Ten Guidelines for Dialogue
From More Light Less Heat by Joseph Phelps
- Risk. We will face our differences. We will consider all views and information, even if they conflict with our basic assumptions about the issue and result in conclusions that differ from our own.
- Respect. We will cultivate respect for our dialogue partners as human beings and as fellow Christians. We will take each other’s views and convictions seriously. We will not question one another at the point of sincerity or Christian commitment.
- Fairness. We will not judge people on the other side by popular stereotypes or by their least admirable expressions. We will allow people to define themselves, rather than presuming to know them from inference, categorization, or outside observation. We will allow those on the other side the freedom to restate, change, or expand their position in the course of the dialogue without interpreting these actions a sign of weakness, or ambivalence.

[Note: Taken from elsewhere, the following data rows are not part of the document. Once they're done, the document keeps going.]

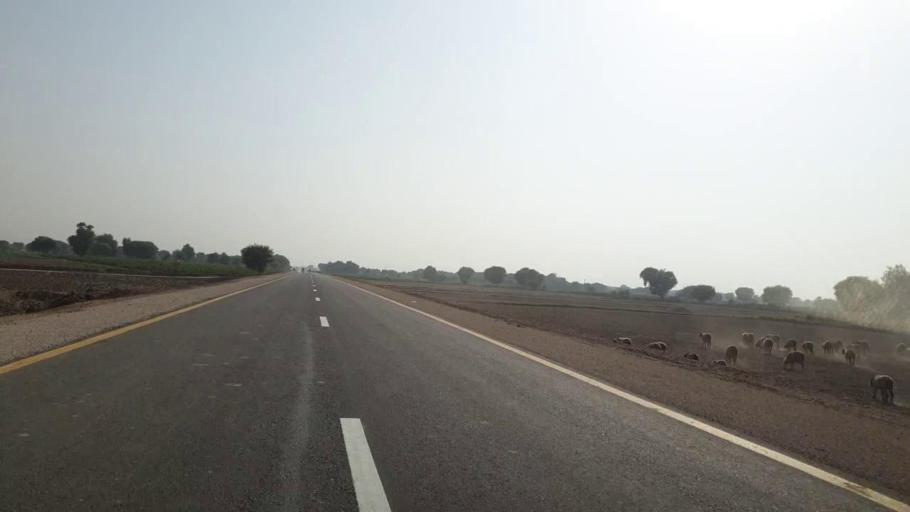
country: PK
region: Sindh
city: Bhan
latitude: 26.5248
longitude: 67.7891
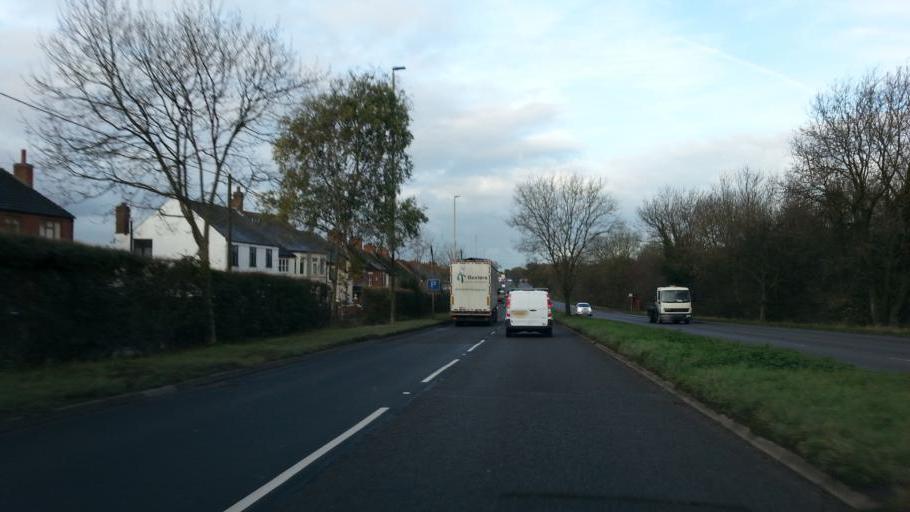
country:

- Humility. We acknowledge that our understanding of God and the things of God is limited and finite. We recognize that issues requiring dialogue are often complex and ambiguous, even when they appear straightforward from one particular vantage point, and that no one has a final answer to the question at hand. We will avoid the presumption of oversimplification.
- Teamwork. We will work tougher as partners with those on the other side of the issue in order to learn something new about our own position, their position, or a new position yet to be discovered.

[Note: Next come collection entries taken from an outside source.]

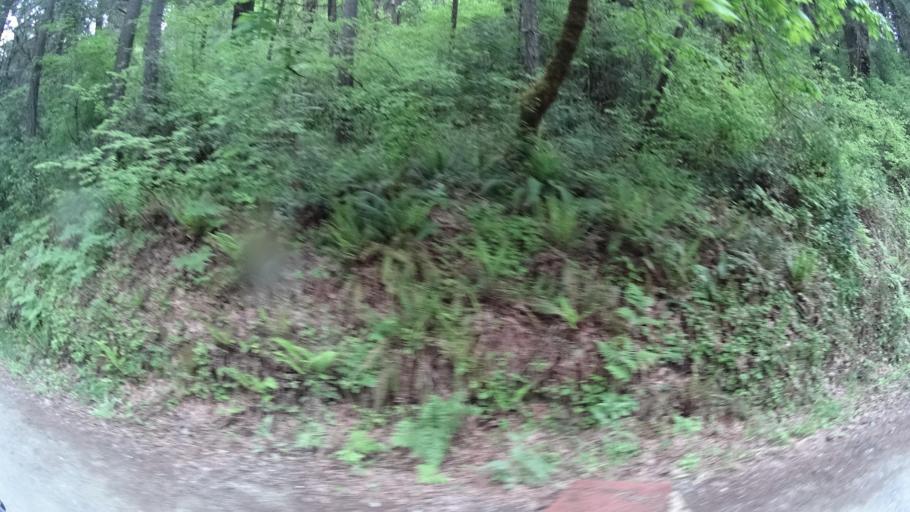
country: US
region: California
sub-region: Humboldt County
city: Willow Creek
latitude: 41.1255
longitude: -123.7481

- Openness. We will be open about the nature of our disagreement and will test our assumptions about where the points of disagreement are. We will not judge the correctness or orthodoxy of a position solely by how it relates to our own position.
- Listening. We will stand next to people on the other side and attempt to hear the issue from their place. We will avoid formulating our response while another is speaking. We will attempt to empathize with other side’s point of view.
- First-Person Speech. We will limit our speaking to the information, materials, and evidence we have available to us. We will focus on how we can deepen our understanding of the other side and narrow the gap from our side, rather than worry or complain about what the other side will or will not do.
- Depth. We will explore the complexity of needs, interests, feelings, and convictions that underlie the various positions on the issue. We will search for the secondary, interconnected issues and assumptions behind the presenting issue. We will be cautious of quick, easy solutions that appear to heal instantly or convert others to our side, but merely mask the point of disagreement.
- Patience. Because we recognize that good dialogue is always a sustained conversation, we will stay with the process and not avoid or abandon the dialogue.